WHAT TO WORK ON:
Only the lines holding "дополнительного" are wanted. Copy every one from the records below.

[Records from a collection]
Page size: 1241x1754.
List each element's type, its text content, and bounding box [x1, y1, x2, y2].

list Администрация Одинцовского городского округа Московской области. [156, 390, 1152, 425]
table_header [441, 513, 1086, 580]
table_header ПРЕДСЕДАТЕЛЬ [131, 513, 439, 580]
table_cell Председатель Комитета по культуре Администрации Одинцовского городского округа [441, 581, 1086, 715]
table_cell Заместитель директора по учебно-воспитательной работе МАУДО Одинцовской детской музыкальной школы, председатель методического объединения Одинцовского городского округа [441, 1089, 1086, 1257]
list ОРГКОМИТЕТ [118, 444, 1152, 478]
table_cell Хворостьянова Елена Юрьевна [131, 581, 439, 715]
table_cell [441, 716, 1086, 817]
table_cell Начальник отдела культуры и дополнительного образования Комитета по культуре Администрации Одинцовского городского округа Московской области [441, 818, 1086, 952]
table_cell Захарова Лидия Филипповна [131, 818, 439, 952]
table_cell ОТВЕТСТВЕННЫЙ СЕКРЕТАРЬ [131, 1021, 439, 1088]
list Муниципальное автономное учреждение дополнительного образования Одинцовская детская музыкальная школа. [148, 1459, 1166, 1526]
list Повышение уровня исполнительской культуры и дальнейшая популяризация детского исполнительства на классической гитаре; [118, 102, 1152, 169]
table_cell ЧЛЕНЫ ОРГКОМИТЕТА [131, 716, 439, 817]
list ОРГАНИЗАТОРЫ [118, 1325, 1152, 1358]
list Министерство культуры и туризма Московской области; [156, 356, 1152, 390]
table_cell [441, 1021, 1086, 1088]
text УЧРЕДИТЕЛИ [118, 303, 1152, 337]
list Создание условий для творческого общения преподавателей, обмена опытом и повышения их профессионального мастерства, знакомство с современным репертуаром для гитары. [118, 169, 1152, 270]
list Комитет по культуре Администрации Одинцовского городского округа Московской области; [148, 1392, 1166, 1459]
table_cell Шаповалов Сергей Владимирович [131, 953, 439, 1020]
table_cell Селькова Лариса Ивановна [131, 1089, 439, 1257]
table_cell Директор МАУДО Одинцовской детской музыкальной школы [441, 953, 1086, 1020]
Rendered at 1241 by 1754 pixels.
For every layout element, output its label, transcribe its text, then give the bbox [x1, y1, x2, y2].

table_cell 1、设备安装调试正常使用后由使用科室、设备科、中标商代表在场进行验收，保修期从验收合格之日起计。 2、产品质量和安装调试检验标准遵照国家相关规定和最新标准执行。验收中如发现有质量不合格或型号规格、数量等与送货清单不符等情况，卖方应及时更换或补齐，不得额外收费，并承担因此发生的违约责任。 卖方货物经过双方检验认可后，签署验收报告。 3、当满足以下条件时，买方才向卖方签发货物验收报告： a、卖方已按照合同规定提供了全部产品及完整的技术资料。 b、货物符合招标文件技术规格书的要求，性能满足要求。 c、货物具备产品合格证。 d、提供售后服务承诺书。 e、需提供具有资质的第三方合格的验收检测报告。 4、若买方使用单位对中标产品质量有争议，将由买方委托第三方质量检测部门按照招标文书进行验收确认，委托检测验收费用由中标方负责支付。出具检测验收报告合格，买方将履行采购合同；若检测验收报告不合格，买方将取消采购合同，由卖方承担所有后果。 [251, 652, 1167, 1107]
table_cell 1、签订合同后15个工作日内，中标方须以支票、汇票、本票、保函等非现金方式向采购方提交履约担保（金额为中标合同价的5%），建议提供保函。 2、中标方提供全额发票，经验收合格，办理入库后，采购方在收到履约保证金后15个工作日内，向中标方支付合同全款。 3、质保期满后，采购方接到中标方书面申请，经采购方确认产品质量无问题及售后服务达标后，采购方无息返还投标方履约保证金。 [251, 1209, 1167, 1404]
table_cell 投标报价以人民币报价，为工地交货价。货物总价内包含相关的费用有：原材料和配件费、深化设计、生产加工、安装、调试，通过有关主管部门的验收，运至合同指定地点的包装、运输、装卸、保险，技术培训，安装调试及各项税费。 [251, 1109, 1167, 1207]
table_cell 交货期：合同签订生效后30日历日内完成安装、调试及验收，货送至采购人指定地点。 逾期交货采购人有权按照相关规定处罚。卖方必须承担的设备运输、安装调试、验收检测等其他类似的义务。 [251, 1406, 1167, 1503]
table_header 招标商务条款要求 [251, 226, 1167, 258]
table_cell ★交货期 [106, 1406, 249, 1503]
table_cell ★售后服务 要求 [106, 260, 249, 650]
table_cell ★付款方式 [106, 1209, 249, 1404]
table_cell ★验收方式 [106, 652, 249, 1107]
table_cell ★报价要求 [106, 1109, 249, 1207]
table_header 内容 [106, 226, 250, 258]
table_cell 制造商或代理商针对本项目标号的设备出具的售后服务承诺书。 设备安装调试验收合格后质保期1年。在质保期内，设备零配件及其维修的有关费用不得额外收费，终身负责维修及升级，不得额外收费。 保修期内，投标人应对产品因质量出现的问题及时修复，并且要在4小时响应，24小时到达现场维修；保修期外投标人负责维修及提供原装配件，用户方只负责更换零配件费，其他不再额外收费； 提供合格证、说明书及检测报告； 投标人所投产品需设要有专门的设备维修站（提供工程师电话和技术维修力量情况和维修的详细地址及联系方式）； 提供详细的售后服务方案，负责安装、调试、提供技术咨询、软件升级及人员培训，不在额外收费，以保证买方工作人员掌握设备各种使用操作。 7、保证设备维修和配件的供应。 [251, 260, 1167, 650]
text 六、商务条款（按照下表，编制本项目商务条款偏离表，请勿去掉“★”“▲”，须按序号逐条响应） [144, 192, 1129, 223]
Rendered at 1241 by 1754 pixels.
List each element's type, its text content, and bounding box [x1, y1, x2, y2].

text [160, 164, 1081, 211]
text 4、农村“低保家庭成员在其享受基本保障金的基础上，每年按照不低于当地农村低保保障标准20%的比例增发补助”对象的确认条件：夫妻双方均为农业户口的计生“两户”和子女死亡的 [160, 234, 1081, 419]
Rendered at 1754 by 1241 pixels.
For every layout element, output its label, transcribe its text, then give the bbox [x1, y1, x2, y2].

SOLUTION FOR THIS PROBLEM:
table_cell Начальник отдела культуры и дополнительного образования Комитета по культуре Администрации Одинцовского городского округа Московской области [441, 818, 1086, 952]
list Муниципальное автономное учреждение дополнительного образования Одинцовская детская музыкальная школа. [148, 1459, 1166, 1526]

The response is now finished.